**Data for this task:**
=-=-=-=-=

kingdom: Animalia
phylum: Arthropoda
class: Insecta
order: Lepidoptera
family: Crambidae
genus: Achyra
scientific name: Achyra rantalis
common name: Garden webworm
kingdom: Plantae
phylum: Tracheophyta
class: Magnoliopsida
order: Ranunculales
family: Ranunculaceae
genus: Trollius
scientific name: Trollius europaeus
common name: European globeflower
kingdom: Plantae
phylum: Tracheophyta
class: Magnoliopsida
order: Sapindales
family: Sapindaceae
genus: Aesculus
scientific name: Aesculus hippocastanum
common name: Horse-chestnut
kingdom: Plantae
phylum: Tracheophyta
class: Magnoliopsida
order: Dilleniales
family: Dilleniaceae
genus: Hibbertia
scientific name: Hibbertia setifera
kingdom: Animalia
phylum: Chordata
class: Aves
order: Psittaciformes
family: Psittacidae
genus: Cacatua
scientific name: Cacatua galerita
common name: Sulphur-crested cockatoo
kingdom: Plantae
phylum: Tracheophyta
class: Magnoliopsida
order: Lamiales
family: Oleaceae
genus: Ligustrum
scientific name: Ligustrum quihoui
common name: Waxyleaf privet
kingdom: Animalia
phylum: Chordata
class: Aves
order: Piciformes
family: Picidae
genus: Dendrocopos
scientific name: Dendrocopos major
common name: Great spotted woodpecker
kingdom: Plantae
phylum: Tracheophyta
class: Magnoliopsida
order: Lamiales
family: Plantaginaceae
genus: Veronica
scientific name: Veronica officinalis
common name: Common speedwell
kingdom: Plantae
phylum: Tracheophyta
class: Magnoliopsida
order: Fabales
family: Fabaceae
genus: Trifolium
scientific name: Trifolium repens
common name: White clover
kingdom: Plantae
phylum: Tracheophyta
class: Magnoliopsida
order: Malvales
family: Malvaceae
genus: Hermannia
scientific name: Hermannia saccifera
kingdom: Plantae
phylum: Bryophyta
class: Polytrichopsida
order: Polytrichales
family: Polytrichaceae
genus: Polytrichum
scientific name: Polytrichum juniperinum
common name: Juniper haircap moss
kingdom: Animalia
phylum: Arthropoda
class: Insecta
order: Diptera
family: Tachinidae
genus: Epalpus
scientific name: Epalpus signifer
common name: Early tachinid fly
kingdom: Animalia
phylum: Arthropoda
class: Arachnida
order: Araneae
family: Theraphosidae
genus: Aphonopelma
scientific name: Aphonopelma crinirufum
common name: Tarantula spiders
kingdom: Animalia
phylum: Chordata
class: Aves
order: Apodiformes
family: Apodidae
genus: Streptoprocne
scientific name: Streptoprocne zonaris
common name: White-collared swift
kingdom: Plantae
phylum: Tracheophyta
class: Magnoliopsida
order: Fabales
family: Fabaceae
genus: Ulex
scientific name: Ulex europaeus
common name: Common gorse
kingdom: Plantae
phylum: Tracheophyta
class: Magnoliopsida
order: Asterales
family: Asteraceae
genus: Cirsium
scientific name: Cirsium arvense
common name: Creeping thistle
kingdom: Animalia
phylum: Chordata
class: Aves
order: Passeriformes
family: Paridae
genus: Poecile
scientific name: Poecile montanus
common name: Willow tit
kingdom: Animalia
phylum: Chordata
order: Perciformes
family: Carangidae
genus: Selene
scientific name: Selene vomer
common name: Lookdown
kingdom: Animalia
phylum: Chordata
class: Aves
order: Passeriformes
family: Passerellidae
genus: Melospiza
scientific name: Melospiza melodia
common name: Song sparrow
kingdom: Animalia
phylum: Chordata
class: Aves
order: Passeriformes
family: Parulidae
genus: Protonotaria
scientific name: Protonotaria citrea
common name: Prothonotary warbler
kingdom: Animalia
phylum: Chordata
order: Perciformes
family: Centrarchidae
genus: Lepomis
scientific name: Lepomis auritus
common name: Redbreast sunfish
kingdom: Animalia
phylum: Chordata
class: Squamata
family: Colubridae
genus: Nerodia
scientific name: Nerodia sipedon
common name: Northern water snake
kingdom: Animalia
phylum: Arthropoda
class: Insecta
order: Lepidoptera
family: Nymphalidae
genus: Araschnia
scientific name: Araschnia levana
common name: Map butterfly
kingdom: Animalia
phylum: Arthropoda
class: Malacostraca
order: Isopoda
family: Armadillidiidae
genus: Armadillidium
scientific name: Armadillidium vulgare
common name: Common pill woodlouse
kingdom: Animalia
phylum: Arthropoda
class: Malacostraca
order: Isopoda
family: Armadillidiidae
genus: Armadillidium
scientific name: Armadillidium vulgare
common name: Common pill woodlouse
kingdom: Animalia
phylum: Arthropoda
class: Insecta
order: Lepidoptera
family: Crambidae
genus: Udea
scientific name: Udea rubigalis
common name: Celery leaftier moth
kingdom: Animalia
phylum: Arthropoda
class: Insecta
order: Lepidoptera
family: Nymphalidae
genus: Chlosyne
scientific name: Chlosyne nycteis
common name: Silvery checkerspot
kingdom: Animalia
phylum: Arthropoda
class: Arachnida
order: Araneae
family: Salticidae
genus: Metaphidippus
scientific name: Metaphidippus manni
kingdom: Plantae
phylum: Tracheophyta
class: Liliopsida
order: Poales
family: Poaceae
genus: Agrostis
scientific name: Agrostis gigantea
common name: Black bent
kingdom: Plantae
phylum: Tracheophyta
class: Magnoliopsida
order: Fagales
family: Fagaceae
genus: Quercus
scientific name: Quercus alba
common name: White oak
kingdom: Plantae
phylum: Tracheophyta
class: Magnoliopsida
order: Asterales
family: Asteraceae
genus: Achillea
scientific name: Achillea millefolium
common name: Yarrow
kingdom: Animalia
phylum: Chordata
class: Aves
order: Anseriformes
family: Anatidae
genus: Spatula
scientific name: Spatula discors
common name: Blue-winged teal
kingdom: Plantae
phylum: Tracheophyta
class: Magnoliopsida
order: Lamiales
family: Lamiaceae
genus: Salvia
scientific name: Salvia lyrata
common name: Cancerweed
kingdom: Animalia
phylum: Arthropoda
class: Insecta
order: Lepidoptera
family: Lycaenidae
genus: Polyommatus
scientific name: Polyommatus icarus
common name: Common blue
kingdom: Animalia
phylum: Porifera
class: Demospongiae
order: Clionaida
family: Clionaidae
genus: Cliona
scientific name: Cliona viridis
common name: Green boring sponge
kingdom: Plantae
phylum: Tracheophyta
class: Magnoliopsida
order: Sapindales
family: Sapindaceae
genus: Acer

=-=-=-=-=

**Goal:** Reproduce every line of the data above, from first to last, with no alteration.

**Correct response:**
kingdom: Animalia
phylum: Arthropoda
class: Insecta
order: Lepidoptera
family: Crambidae
genus: Achyra
scientific name: Achyra rantalis
common name: Garden webworm
kingdom: Plantae
phylum: Tracheophyta
class: Magnoliopsida
order: Ranunculales
family: Ranunculaceae
genus: Trollius
scientific name: Trollius europaeus
common name: European globeflower
kingdom: Plantae
phylum: Tracheophyta
class: Magnoliopsida
order: Sapindales
family: Sapindaceae
genus: Aesculus
scientific name: Aesculus hippocastanum
common name: Horse-chestnut
kingdom: Plantae
phylum: Tracheophyta
class: Magnoliopsida
order: Dilleniales
family: Dilleniaceae
genus: Hibbertia
scientific name: Hibbertia setifera
kingdom: Animalia
phylum: Chordata
class: Aves
order: Psittaciformes
family: Psittacidae
genus: Cacatua
scientific name: Cacatua galerita
common name: Sulphur-crested cockatoo
kingdom: Plantae
phylum: Tracheophyta
class: Magnoliopsida
order: Lamiales
family: Oleaceae
genus: Ligustrum
scientific name: Ligustrum quihoui
common name: Waxyleaf privet
kingdom: Animalia
phylum: Chordata
class: Aves
order: Piciformes
family: Picidae
genus: Dendrocopos
scientific name: Dendrocopos major
common name: Great spotted woodpecker
kingdom: Plantae
phylum: Tracheophyta
class: Magnoliopsida
order: Lamiales
family: Plantaginaceae
genus: Veronica
scientific name: Veronica officinalis
common name: Common speedwell
kingdom: Plantae
phylum: Tracheophyta
class: Magnoliopsida
order: Fabales
family: Fabaceae
genus: Trifolium
scientific name: Trifolium repens
common name: White clover
kingdom: Plantae
phylum: Tracheophyta
class: Magnoliopsida
order: Malvales
family: Malvaceae
genus: Hermannia
scientific name: Hermannia saccifera
kingdom: Plantae
phylum: Bryophyta
class: Polytrichopsida
order: Polytrichales
family: Polytrichaceae
genus: Polytrichum
scientific name: Polytrichum juniperinum
common name: Juniper haircap moss
kingdom: Animalia
phylum: Arthropoda
class: Insecta
order: Diptera
family: Tachinidae
genus: Epalpus
scientific name: Epalpus signifer
common name: Early tachinid fly
kingdom: Animalia
phylum: Arthropoda
class: Arachnida
order: Araneae
family: Theraphosidae
genus: Aphonopelma
scientific name: Aphonopelma crinirufum
common name: Tarantula spiders
kingdom: Animalia
phylum: Chordata
class: Aves
order: Apodiformes
family: Apodidae
genus: Streptoprocne
scientific name: Streptoprocne zonaris
common name: White-collared swift
kingdom: Plantae
phylum: Tracheophyta
class: Magnoliopsida
order: Fabales
family: Fabaceae
genus: Ulex
scientific name: Ulex europaeus
common name: Common gorse
kingdom: Plantae
phylum: Tracheophyta
class: Magnoliopsida
order: Asterales
family: Asteraceae
genus: Cirsium
scientific name: Cirsium arvense
common name: Creeping thistle
kingdom: Animalia
phylum: Chordata
class: Aves
order: Passeriformes
family: Paridae
genus: Poecile
scientific name: Poecile montanus
common name: Willow tit
kingdom: Animalia
phylum: Chordata
order: Perciformes
family: Carangidae
genus: Selene
scientific name: Selene vomer
common name: Lookdown
kingdom: Animalia
phylum: Chordata
class: Aves
order: Passeriformes
family: Passerellidae
genus: Melospiza
scientific name: Melospiza melodia
common name: Song sparrow
kingdom: Animalia
phylum: Chordata
class: Aves
order: Passeriformes
family: Parulidae
genus: Protonotaria
scientific name: Protonotaria citrea
common name: Prothonotary warbler
kingdom: Animalia
phylum: Chordata
order: Perciformes
family: Centrarchidae
genus: Lepomis
scientific name: Lepomis auritus
common name: Redbreast sunfish
kingdom: Animalia
phylum: Chordata
class: Squamata
family: Colubridae
genus: Nerodia
scientific name: Nerodia sipedon
common name: Northern water snake
kingdom: Animalia
phylum: Arthropoda
class: Insecta
order: Lepidoptera
family: Nymphalidae
genus: Araschnia
scientific name: Araschnia levana
common name: Map butterfly
kingdom: Animalia
phylum: Arthropoda
class: Malacostraca
order: Isopoda
family: Armadillidiidae
genus: Armadillidium
scientific name: Armadillidium vulgare
common name: Common pill woodlouse
kingdom: Animalia
phylum: Arthropoda
class: Malacostraca
order: Isopoda
family: Armadillidiidae
genus: Armadillidium
scientific name: Armadillidium vulgare
common name: Common pill woodlouse
kingdom: Animalia
phylum: Arthropoda
class: Insecta
order: Lepidoptera
family: Crambidae
genus: Udea
scientific name: Udea rubigalis
common name: Celery leaftier moth
kingdom: Animalia
phylum: Arthropoda
class: Insecta
order: Lepidoptera
family: Nymphalidae
genus: Chlosyne
scientific name: Chlosyne nycteis
common name: Silvery checkerspot
kingdom: Animalia
phylum: Arthropoda
class: Arachnida
order: Araneae
family: Salticidae
genus: Metaphidippus
scientific name: Metaphidippus manni
kingdom: Plantae
phylum: Tracheophyta
class: Liliopsida
order: Poales
family: Poaceae
genus: Agrostis
scientific name: Agrostis gigantea
common name: Black bent
kingdom: Plantae
phylum: Tracheophyta
class: Magnoliopsida
order: Fagales
family: Fagaceae
genus: Quercus
scientific name: Quercus alba
common name: White oak
kingdom: Plantae
phylum: Tracheophyta
class: Magnoliopsida
order: Asterales
family: Asteraceae
genus: Achillea
scientific name: Achillea millefolium
common name: Yarrow
kingdom: Animalia
phylum: Chordata
class: Aves
order: Anseriformes
family: Anatidae
genus: Spatula
scientific name: Spatula discors
common name: Blue-winged teal
kingdom: Plantae
phylum: Tracheophyta
class: Magnoliopsida
order: Lamiales
family: Lamiaceae
genus: Salvia
scientific name: Salvia lyrata
common name: Cancerweed
kingdom: Animalia
phylum: Arthropoda
class: Insecta
order: Lepidoptera
family: Lycaenidae
genus: Polyommatus
scientific name: Polyommatus icarus
common name: Common blue
kingdom: Animalia
phylum: Porifera
class: Demospongiae
order: Clionaida
family: Clionaidae
genus: Cliona
scientific name: Cliona viridis
common name: Green boring sponge
kingdom: Plantae
phylum: Tracheophyta
class: Magnoliopsida
order: Sapindales
family: Sapindaceae
genus: Acer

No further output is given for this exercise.